For the width measurements, Bland-Altman analysis indicated a mean difference (bias) of –0.86 mm for the right foot and –0.45 mm for the left foot. This implies that the X-ray measurements were, on average, less than 1 mm lower than those obtained from ultrasound. For the clinical purpose of measuring the PT this could be regarded as generally within clinically acceptable limits. Regarding the length measurements, the observed bias was –4.79 mm for the right foot and –5.51 mm for the left foot. This consistently showed that X-ray measurements were significantly lower than those from ultrasound. This disparity can be attributed to the distinct plane in which measurements were taken on ultrasound as opposed to plain films. On plain films the PT length appears foreshortened due to the inclination of the X-ray beam. Consequently, direct comparisons of length measurements between ultrasound and plain films are not feasible.
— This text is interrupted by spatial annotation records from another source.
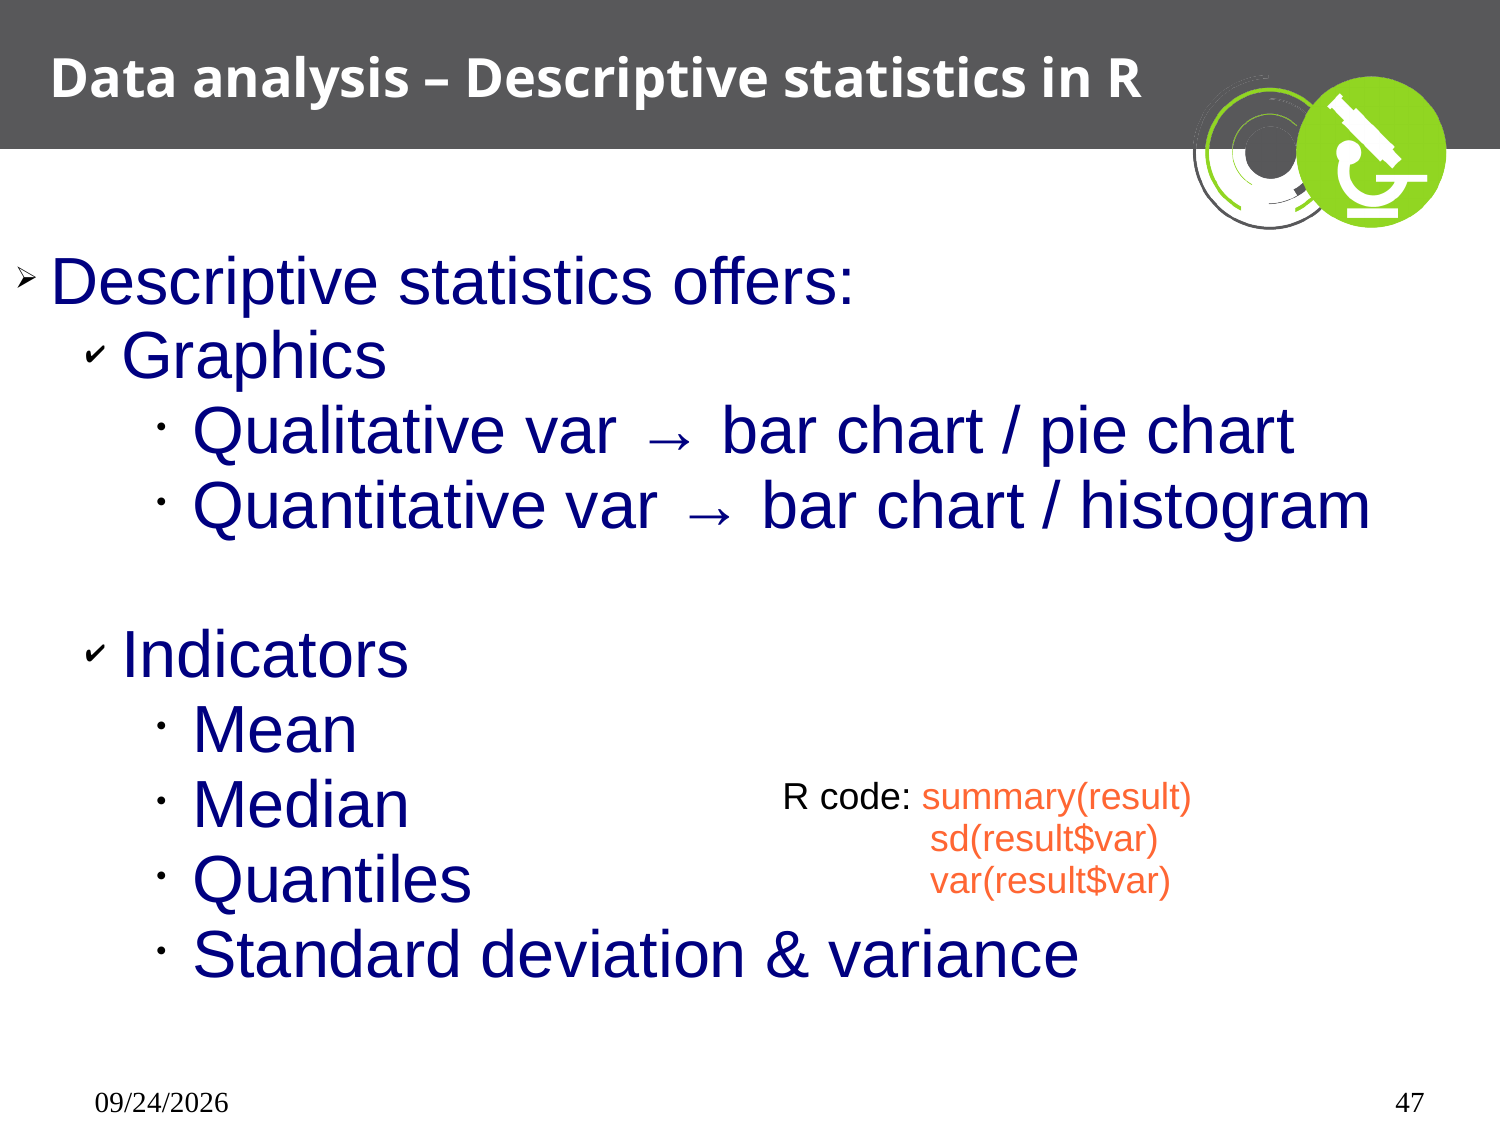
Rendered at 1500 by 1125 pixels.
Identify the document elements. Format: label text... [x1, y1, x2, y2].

text_box R code: summary(result) sd(result$var) var(result$var) [767, 767, 1208, 909]
text_box Descriptive statistics offers: Graphics Qualitative var → bar chart / pie chart Quantitative var → bar chart / histogram Indicators Mean Median Quantiles Standard deviation & variance [0, 236, 1406, 1125]
picture [1188, 69, 1453, 236]
title Data analysis – Descriptive statistics in R [0, 0, 1193, 154]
Several limitations should be acknowledged regarding our approach to measuring the PT on ultrasound. First, our study involved only 2 observers, and future research should consider incorporating a larger number of observers to enhance the accuracy and generalisability of the findings. Second, potential bias may have been introduced because the ultrasound “cinematic loop” images were acquired by a single radiologist and subsequently used for all measurements. To mitigate this, future studies could consider having multiple radiologists independently acquire images to minimise potential bias. Regarding the sample size, the 100 patients included in our study may not provide sufficient statistical power to detect significant differences in PT size and development across age groups, particularly after the age of 14 years. Increasing the sample size and including a more diverse age distribution is important in future research to better elucidate these relationships. This study focused solely on measuring the PT, without taking into account potential influences from the surrounding soft tissue structures. Additional research is essential to clarify any confounding factors. Furthermore, due to concerns about radiation exposure, we only used previous AP plain films of the feet for comparison. The authors did not conduct individual measurements of the peroneal tubercle on radiographs; instead, consensus-based reference measurements were agreed upon. Ideally, a CT scan would have been used to accurately assess the PT’s size and morphology. Lastly Bland-Altman plots only provide a visual representation of agreement but might not capture all aspects of bias or systemic errors.


In this study, the prevalence and size of the peroneal tubercle were assessed using ultrasound in a sample of 100 patients. The results showed ultrasound could be a useful modality to measure the size of the peroneal tubercle. Width, length, and height measurements were generally consistent with values reported in the literature. Compared to plain radiographs, width measurements showed reasonable agreement within 1 mm limits. Both intra- and inter-rater reliability of the examined measurements on ultrasound had good to excellent intra-rater reliability for both raters and moderate to excellent inter-rater reliability. Width measurements showed the highest level of consistency and precision between raters, while length and height measurements exhibited a slightly lower reliability. A more robust standardisation of measurement protocols might be helpful in improving the precision of these measurements.